One outcome of the Trump-Xi meeting is that they will continue to talk about how to end North Korea’s nuclear missile threats. China can be expected to try to link any help to U.S. concessions on its support for Taiwan. This should be rejected without argument as China is largely responsible for North Korea’s nuclear missile threat, and is likely ready to use a North Korean nuclear crisis to divert U.S. attention from military action against Taiwan.
Instead, the Trump administration should double down on the strategy that has worked: deterring a Chinese invasion of Taiwan by ensuring that Taiwan has the military means to defeat such an invasion. Since the 1950s, Washington has sold successive generations of military technology to Taiwan which, until recently, gave it a local superiority that deterred China.
But due to its massive military buildup since the 1989 Tiananmen Massacre, by the early 2020s China’s 1,500 missiles presently aimed at Taiwan could grow to many thousands and it could have 3 to 4 times the number of fourth-generation combat aircraft than Taiwan. By the 2030s, China’s military threats will include combinations of directed-energy weapons, and advanced cyber, information and space combat systems.
America’s challenge on the Taiwan Strait is not to simply allow for upgrades in Taiwan’s existing forces, such as the Obama administration’s 2011 decision to sell upgrades for Taipei’s fourth-generation F-16 fighters, but also to enable Taiwan to defeat China’s invasion threat of the 2020s and more advanced threats of the 2030s.
Taiwan requires “asymmetric” capabilities such as small, cheap but highly accurate cruise missiles it can manufacture in the thousands to defeat Chinese invasion forces. Taiwan also requires technologies necessary to fulfill plans to make indigenous submarines and an inexpensive next-generation fighter. A small number of short take-off, more survivable F-35B fighters should be sold to Taipei to serve as mobile long-range sensor and electronic warfare platforms.
Taipei also requires new directed-energy weapons that will allow it to defeat Chinese missiles and strike aircraft at far less cost than anti-missile and anti-aircraft missiles. Taiwan’s increasingly sophisticated military technology sector may prove to be a valuable partner in accelerating U.S. energy weapons developments. Washington should consider new space launch cooperation with Taiwan as part of a broader effort to enable its allies to help prevent China’s military domination of Low Earth Orbit. Taiwan should also be invited to observe and participate in the U.S.-led RIMPAC exercises.
Before the April Trump-Xi meeting, there were encouraging reports the administration is considering a new arms sales package for Taiwan, larger than the one the Obama administration was planning to release, but withheld following Mr.
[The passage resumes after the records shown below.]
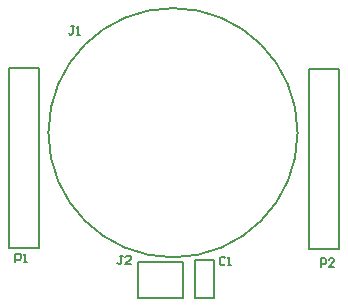
<source format=gto>
G04*
G04 #@! TF.GenerationSoftware,Altium Limited,Altium Designer,18.1.9 (240)*
G04*
G04 Layer_Color=65535*
%FSAX25Y25*%
%MOIN*%
G70*
G01*
G75*
%ADD10C,0.00787*%
%ADD11C,0.00394*%
%ADD12C,0.00591*%
D10*
X0602535Y0232500D02*
G03*
X0602535Y0232500I-0041535J0000000D01*
G01*
X0574792Y0177468D02*
Y0190066D01*
X0568493Y0177468D02*
X0574792D01*
X0568493D02*
Y0190066D01*
X0574792D01*
X0549502Y0189224D02*
X0564502D01*
Y0177224D02*
Y0189224D01*
X0549502Y0177224D02*
X0564502D01*
X0549502D02*
Y0189224D01*
X0516500Y0193900D02*
Y0253900D01*
X0506500Y0193900D02*
Y0253900D01*
Y0193900D02*
X0516500D01*
X0506500Y0253900D02*
X0516500D01*
X0606400Y0193700D02*
Y0253700D01*
X0616400Y0193700D02*
Y0253700D01*
X0606400D02*
X0616400D01*
X0606400Y0193700D02*
X0616400D01*
D11*
X0548698Y0187724D02*
G03*
X0548698Y0187724I-0000197J0000000D01*
G01*
D12*
X0508500Y0189300D02*
Y0192055D01*
X0509877D01*
X0510337Y0191596D01*
Y0190677D01*
X0509877Y0190218D01*
X0508500D01*
X0511255Y0189300D02*
X0512173D01*
X0511714D01*
Y0192055D01*
X0511255Y0191596D01*
X0610200Y0187800D02*
Y0190555D01*
X0611578D01*
X0612037Y0190096D01*
Y0189178D01*
X0611578Y0188718D01*
X0610200D01*
X0614792Y0187800D02*
X0612955D01*
X0614792Y0189637D01*
Y0190096D01*
X0614332Y0190555D01*
X0613414D01*
X0612955Y0190096D01*
X0528037Y0267955D02*
X0527118D01*
X0527577D01*
Y0265659D01*
X0527118Y0265200D01*
X0526659D01*
X0526200Y0265659D01*
X0528955Y0265200D02*
X0529873D01*
X0529414D01*
Y0267955D01*
X0528955Y0267496D01*
X0544237Y0191455D02*
X0543318D01*
X0543778D01*
Y0189159D01*
X0543318Y0188700D01*
X0542859D01*
X0542400Y0189159D01*
X0546992Y0188700D02*
X0545155D01*
X0546992Y0190537D01*
Y0190996D01*
X0546532Y0191455D01*
X0545614D01*
X0545155Y0190996D01*
X0578437Y0190696D02*
X0577978Y0191155D01*
X0577059D01*
X0576600Y0190696D01*
Y0188859D01*
X0577059Y0188400D01*
X0577978D01*
X0578437Y0188859D01*
X0579355Y0188400D02*
X0580273D01*
X0579814D01*
Y0191155D01*
X0579355Y0190696D01*
M02*

</source>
Trump’s December phone call with Taiwan President Tsai Ing Wen. The administration may also be considering the sale of F-35 fighters to Taiwan.
Washington should proceed quickly to realize such plans. It is a secure Taiwan that will prevent war on the Taiwan Strait, not any concession on that support for dubious Chinese promises to resolve disputes over North Korea or trade. It is China that poses the growing military threat to democratic Taiwan, to Japan and to South Korea by its economic and military support for Pyongyang. To sustain its alliances and leadership in Asia, it is imperative that America demonstrate its resolve by continuing to help defend the security of Taiwan’s democracy.
• James A. Lyons, a retired Navy admiral, is former commander of the U.S. Pacific Fleet, and Richard D. Fisher Jr. is a senior fellow with the International Assessment and Strategy Center.